A miscarriage is one of the most difficult things a woman can experience, but it’s also one of the most common. According to the American Pregnancy Association, as many as 1 in 4 pregnancies end in miscarriage — yet there is still a stigma that makes many couples feel they must remain silent.
Miscarriages were recently discussed on CBS This Morning, exploring the stigma, as well as the frequency of early pregnancy losses. 80% of miscarriages happen before the first trimester is over, which is exactly why so many women remain silent about their pregnancies until after 12 weeks. “We’re in a culture where you’re taught not to talk about your pregnancy until the three-month mark,” Jamie Stelter, a New York traffic anchor, told CBS. “So, if you never told them you were pregnant, you’re certainly not going to march around and tell them you had a miscarriage.”
Stelter has spoken openly about her struggles with fertility, which included five miscarriages. In her interview with CBS, she said there is a “giant club” of women like her that no one knows about. And as Stelter had already successfully carried one child before struggling to conceive — a condition known as secondary infertility — she had to deal with guilt as well.
“[Y]ou see how beautiful having a child is and you see that it can work. So, when I had two miscarriages between Sunny and this healthy pregnancy, it’s, Why can’t my body do this again?” she explained. “I looked at everyone complaining or being sad about secondary infertility; I’m like, You have one. You’re being so greedy. Then, I felt guilty about that greed after I had Sunny. Like, should I just be happy with her and stop? But the truth is that we want her to have a sibling.”
Though many women feel pressured to remain silent about their pregnancy losses, more and more people are speaking up, including celebrities like Meghan McCain and Gordon Ramsay. And as McCain said, the grief people feel is because the babies lost are real. “They were conceived, and they lived, fully human and fully ours – and then they died,” she wrote in the New York Times. “We deserve the opportunity to speak openly of them, to share what they were and to mourn. More important, they deserve to be spoken of, shared and mourned. These children, shockingly small, shockingly helpless, entirely the work of our love and our humanity, are children. We who mourn are their mothers.”

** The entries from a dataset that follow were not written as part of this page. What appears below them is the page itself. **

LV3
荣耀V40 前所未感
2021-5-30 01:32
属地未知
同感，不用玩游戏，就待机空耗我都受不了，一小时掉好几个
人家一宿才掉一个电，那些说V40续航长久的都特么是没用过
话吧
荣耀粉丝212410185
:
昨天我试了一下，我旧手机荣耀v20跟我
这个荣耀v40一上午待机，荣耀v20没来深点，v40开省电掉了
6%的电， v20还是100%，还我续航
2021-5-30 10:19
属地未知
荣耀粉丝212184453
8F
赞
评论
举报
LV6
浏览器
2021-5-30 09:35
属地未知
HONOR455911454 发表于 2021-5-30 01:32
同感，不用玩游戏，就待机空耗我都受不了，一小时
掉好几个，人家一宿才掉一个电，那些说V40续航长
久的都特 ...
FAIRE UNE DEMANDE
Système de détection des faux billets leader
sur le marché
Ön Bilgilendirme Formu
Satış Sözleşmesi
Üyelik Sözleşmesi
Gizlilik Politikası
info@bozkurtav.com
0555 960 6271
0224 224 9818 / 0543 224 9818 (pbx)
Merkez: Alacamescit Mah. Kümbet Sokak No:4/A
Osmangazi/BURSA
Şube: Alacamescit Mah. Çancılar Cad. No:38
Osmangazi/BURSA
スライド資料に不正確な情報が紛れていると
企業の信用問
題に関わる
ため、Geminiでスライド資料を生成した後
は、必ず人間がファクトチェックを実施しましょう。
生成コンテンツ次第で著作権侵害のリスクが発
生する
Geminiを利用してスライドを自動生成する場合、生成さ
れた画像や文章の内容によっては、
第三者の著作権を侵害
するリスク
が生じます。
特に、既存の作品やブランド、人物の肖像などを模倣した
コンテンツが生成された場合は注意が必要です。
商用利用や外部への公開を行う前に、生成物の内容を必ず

And it is perhaps keeping silent about that very thing that helps to encourage the culture of abortion. It’s indisputable that preborn children are human beings… and yet, the abortion industry and its defenders continually try to deny this.
Preborn children are frequently dehumanized, referred to as clumps of cells, blobs of tissue, or products of conception. Women who have had abortions and regret it or struggle with feelings of guilt and loss often feel the need to keep silent as well, either feeling as if they have no right to mourn, or that there is nothing to mourn from the pro-abortion community. But keeping quiet about the lives that are lost helps no one. Whether it’s a child lost from miscarriage or a child lost from abortion, these are lives that matter. They should be honored and remembered.